Denied appeal of inmate release means more pressure on Northstate counties
An appeal rejected in Washington, D.C. means more criminals could soon be back on California streets.
The Unites States Supreme Court rejected the state's appeal of a lower-court order requiring a reduction of the prison population by an added 9,600 inmates to improve conditions in those prisons.
The ruling will likely force the release of thousands of inmates prior to them finishing their sentences.
The justices did not comment on the decision, but Governor Jerry Brown has. He argues that the goal cannot be met without releasing dangerous felons and jeopardizing public safety.

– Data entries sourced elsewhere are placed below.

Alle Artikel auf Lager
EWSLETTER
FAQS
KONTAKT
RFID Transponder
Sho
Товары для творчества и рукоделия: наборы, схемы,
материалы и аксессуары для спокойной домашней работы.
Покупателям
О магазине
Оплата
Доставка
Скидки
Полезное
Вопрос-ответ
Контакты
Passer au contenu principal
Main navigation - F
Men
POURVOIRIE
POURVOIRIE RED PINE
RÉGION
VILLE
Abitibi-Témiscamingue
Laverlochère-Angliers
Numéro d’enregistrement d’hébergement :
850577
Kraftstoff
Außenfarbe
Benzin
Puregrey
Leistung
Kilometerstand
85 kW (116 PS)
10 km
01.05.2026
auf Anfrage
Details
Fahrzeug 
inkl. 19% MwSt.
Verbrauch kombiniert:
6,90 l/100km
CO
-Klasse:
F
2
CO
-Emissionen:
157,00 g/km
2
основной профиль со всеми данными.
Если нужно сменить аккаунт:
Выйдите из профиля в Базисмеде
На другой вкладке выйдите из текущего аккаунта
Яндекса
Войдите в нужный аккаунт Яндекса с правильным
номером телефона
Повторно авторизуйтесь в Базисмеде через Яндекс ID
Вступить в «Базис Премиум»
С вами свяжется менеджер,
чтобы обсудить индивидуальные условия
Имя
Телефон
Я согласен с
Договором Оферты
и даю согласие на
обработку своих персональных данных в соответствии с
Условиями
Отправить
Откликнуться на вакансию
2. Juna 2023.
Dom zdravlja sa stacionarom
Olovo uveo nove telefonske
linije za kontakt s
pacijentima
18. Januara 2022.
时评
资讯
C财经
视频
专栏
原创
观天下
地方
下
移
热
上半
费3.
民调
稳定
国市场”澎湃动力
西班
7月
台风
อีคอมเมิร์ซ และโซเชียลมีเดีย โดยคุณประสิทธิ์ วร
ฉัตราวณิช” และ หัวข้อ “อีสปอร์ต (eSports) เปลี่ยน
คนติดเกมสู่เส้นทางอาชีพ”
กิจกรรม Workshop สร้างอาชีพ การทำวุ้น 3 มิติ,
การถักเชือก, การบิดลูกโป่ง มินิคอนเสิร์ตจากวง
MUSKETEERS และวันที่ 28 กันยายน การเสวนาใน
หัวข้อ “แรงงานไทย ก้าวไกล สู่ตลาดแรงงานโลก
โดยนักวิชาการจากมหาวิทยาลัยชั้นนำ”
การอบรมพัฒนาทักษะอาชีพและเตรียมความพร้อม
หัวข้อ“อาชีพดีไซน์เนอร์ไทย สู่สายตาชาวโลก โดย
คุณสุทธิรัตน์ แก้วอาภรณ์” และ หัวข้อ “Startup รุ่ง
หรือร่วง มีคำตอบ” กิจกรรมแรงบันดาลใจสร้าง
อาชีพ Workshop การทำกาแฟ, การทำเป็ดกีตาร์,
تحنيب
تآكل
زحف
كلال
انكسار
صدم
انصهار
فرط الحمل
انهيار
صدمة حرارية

The Supreme Court decision is trickling down to every county. Shasta County Sheriff Tom Bosenko said his office faces numerous difficult tasks when it comes to facing the revolving door of inmates.
"There could be additional pressures if there are actual releases from state prison,” said Bosenko. “In addition to about the 9,600-to-10,000 people, it does not take into account the amount of people that are still coming into the prison system, which there may need to be additional releases for those individuals, as well."
Sheriff Bosenko said there are plans to look at contracting with out-of-state locations for space, as well as private prisons and other county jails. He said the current focus is to make sure legislators and Gov. Brown know how dramatically these releases will impact California citizens and community safety.
He told KRCR News Channel 7 that the increase in crime is already being seen.
It was historic legislation that started all of this. In 2011, Gov. Brown signed Assembly Bill 109 allowing California to better moderate low-level inmates.